=== Begin Enclosure ===

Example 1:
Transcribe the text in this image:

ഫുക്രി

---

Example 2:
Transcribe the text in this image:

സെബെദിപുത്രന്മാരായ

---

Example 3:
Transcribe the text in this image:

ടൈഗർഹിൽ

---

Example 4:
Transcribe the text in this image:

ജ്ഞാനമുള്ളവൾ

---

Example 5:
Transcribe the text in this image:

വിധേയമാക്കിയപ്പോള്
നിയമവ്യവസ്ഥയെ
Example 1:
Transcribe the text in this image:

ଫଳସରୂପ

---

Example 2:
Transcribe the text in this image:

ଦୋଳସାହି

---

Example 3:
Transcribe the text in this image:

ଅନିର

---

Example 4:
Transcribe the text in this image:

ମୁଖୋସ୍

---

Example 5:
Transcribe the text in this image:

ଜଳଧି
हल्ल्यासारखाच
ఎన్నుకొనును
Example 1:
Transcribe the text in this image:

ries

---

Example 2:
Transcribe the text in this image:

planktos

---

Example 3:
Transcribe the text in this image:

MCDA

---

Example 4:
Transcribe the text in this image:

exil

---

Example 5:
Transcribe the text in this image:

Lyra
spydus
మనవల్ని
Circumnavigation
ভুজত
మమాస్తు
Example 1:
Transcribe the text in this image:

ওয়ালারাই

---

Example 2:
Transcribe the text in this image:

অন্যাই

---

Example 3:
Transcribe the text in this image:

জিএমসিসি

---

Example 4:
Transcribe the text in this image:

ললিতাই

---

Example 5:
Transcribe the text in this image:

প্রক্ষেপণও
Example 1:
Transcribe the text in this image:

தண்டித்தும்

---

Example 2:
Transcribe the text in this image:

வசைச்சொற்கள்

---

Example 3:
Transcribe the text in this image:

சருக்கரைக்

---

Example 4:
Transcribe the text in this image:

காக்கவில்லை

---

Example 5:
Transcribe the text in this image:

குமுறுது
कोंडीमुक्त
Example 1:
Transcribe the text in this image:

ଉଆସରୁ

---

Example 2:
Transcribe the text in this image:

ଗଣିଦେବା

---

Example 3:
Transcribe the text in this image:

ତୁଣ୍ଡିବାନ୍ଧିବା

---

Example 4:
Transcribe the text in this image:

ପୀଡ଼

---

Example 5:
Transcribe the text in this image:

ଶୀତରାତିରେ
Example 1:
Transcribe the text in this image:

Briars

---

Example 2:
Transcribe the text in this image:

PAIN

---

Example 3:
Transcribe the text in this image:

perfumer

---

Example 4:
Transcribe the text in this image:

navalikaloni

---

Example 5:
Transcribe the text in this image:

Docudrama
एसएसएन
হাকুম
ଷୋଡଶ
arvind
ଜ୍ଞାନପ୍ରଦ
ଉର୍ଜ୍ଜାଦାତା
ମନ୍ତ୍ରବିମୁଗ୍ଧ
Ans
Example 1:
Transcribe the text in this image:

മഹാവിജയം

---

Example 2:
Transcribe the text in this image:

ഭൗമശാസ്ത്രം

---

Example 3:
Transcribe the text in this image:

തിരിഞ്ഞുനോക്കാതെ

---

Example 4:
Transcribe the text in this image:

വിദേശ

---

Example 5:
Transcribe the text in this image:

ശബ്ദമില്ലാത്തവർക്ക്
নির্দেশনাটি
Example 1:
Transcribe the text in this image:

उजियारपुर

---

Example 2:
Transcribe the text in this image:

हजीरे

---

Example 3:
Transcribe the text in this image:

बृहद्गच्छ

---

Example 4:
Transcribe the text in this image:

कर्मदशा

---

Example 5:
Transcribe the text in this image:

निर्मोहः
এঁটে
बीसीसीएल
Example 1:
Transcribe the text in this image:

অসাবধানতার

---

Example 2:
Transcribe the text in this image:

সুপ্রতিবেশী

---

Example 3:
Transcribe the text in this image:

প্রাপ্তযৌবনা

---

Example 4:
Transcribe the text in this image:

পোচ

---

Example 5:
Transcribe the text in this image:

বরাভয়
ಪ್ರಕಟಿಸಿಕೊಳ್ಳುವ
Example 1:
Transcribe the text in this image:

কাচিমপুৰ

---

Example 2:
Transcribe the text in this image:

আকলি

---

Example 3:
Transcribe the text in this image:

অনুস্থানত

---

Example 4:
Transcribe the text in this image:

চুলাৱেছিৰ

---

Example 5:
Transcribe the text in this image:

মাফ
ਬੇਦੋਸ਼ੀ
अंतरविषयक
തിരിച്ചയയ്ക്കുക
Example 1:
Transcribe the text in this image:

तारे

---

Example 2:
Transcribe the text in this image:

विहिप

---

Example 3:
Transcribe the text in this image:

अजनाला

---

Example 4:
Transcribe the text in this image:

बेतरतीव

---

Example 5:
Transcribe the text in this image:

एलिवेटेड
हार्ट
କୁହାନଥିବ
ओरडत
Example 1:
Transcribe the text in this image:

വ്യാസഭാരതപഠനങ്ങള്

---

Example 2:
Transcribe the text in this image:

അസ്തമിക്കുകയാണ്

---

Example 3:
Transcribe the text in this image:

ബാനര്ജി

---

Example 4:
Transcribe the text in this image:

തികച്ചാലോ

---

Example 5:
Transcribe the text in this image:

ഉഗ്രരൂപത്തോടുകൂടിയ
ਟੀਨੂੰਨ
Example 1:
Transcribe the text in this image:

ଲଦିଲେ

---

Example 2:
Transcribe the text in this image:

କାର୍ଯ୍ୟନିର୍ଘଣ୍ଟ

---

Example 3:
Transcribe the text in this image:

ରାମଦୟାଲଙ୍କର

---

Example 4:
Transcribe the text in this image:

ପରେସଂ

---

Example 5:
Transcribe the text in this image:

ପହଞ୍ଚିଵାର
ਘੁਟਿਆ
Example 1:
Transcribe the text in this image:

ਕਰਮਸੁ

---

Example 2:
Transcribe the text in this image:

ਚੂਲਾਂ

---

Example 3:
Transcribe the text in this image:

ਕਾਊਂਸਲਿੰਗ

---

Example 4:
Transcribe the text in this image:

=== End Enclosure ===

> _Exercise details_
Restate each record exactly as written.

> _Worked solution_
Example 1:
Transcribe the text in this image:

ഫുക്രി

---

Example 2:
Transcribe the text in this image:

സെബെദിപുത്രന്മാരായ

---

Example 3:
Transcribe the text in this image:

ടൈഗർഹിൽ

---

Example 4:
Transcribe the text in this image:

ജ്ഞാനമുള്ളവൾ

---

Example 5:
Transcribe the text in this image:

വിധേയമാക്കിയപ്പോള്
നിയമവ്യവസ്ഥയെ
Example 1:
Transcribe the text in this image:

ଫଳସରୂପ

---

Example 2:
Transcribe the text in this image:

ଦୋଳସାହି

---

Example 3:
Transcribe the text in this image:

ଅନିର

---

Example 4:
Transcribe the text in this image:

ମୁଖୋସ୍

---

Example 5:
Transcribe the text in this image:

ଜଳଧି
हल्ल्यासारखाच
ఎన్నుకొనును
Example 1:
Transcribe the text in this image:

ries

---

Example 2:
Transcribe the text in this image:

planktos

---

Example 3:
Transcribe the text in this image:

MCDA

---

Example 4:
Transcribe the text in this image:

exil

---

Example 5:
Transcribe the text in this image:

Lyra
spydus
మనవల్ని
Circumnavigation
ভুজত
మమాస్తు
Example 1:
Transcribe the text in this image:

ওয়ালারাই

---

Example 2:
Transcribe the text in this image:

অন্যাই

---

Example 3:
Transcribe the text in this image:

জিএমসিসি

---

Example 4:
Transcribe the text in this image:

ললিতাই

---

Example 5:
Transcribe the text in this image:

প্রক্ষেপণও
Example 1:
Transcribe the text in this image:

தண்டித்தும்

---

Example 2:
Transcribe the text in this image:

வசைச்சொற்கள்

---

Example 3:
Transcribe the text in this image:

சருக்கரைக்

---

Example 4:
Transcribe the text in this image:

காக்கவில்லை

---

Example 5:
Transcribe the text in this image:

குமுறுது
कोंडीमुक्त
Example 1:
Transcribe the text in this image:

ଉଆସରୁ

---

Example 2:
Transcribe the text in this image:

ଗଣିଦେବା

---

Example 3:
Transcribe the text in this image:

ତୁଣ୍ଡିବାନ୍ଧିବା

---

Example 4:
Transcribe the text in this image:

ପୀଡ଼

---

Example 5:
Transcribe the text in this image:

ଶୀତରାତିରେ
Example 1:
Transcribe the text in this image:

Briars

---

Example 2:
Transcribe the text in this image:

PAIN

---

Example 3:
Transcribe the text in this image:

perfumer

---

Example 4:
Transcribe the text in this image:

navalikaloni

---

Example 5:
Transcribe the text in this image:

Docudrama
एसएसएन
হাকুম
ଷୋଡଶ
arvind
ଜ୍ଞାନପ୍ରଦ
ଉର୍ଜ୍ଜାଦାତା
ମନ୍ତ୍ରବିମୁଗ୍ଧ
Ans
Example 1:
Transcribe the text in this image:

മഹാവിജയം

---

Example 2:
Transcribe the text in this image:

ഭൗമശാസ്ത്രം

---

Example 3:
Transcribe the text in this image:

തിരിഞ്ഞുനോക്കാതെ

---

Example 4:
Transcribe the text in this image:

വിദേശ

---

Example 5:
Transcribe the text in this image:

ശബ്ദമില്ലാത്തവർക്ക്
নির্দেশনাটি
Example 1:
Transcribe the text in this image:

उजियारपुर

---

Example 2:
Transcribe the text in this image:

हजीरे

---

Example 3:
Transcribe the text in this image:

बृहद्गच्छ

---

Example 4:
Transcribe the text in this image:

कर्मदशा

---

Example 5:
Transcribe the text in this image:

निर्मोहः
এঁটে
बीसीसीएल
Example 1:
Transcribe the text in this image:

অসাবধানতার

---

Example 2:
Transcribe the text in this image:

সুপ্রতিবেশী

---

Example 3:
Transcribe the text in this image:

প্রাপ্তযৌবনা

---

Example 4:
Transcribe the text in this image:

পোচ

---

Example 5:
Transcribe the text in this image:

বরাভয়
ಪ್ರಕಟಿಸಿಕೊಳ್ಳುವ
Example 1:
Transcribe the text in this image:

কাচিমপুৰ

---

Example 2:
Transcribe the text in this image:

আকলি

---

Example 3:
Transcribe the text in this image:

অনুস্থানত

---

Example 4:
Transcribe the text in this image:

চুলাৱেছিৰ

---

Example 5:
Transcribe the text in this image:

মাফ
ਬੇਦੋਸ਼ੀ
अंतरविषयक
തിരിച്ചയയ്ക്കുക
Example 1:
Transcribe the text in this image:

तारे

---

Example 2:
Transcribe the text in this image:

विहिप

---

Example 3:
Transcribe the text in this image:

अजनाला

---

Example 4:
Transcribe the text in this image:

बेतरतीव

---

Example 5:
Transcribe the text in this image:

एलिवेटेड
हार्ट
କୁହାନଥିବ
ओरडत
Example 1:
Transcribe the text in this image:

വ്യാസഭാരതപഠനങ്ങള്

---

Example 2:
Transcribe the text in this image:

അസ്തമിക്കുകയാണ്

---

Example 3:
Transcribe the text in this image:

ബാനര്ജി

---

Example 4:
Transcribe the text in this image:

തികച്ചാലോ

---

Example 5:
Transcribe the text in this image:

ഉഗ്രരൂപത്തോടുകൂടിയ
ਟੀਨੂੰਨ
Example 1:
Transcribe the text in this image:

ଲଦିଲେ

---

Example 2:
Transcribe the text in this image:

କାର୍ଯ୍ୟନିର୍ଘଣ୍ଟ

---

Example 3:
Transcribe the text in this image:

ରାମଦୟାଲଙ୍କର

---

Example 4:
Transcribe the text in this image:

ପରେସଂ

---

Example 5:
Transcribe the text in this image:

ପହଞ୍ଚିଵାର
ਘੁਟਿਆ
Example 1:
Transcribe the text in this image:

ਕਰਮਸੁ

---

Example 2:
Transcribe the text in this image:

ਚੂਲਾਂ

---

Example 3:
Transcribe the text in this image:

ਕਾਊਂਸਲਿੰਗ

---

Example 4:
Transcribe the text in this image:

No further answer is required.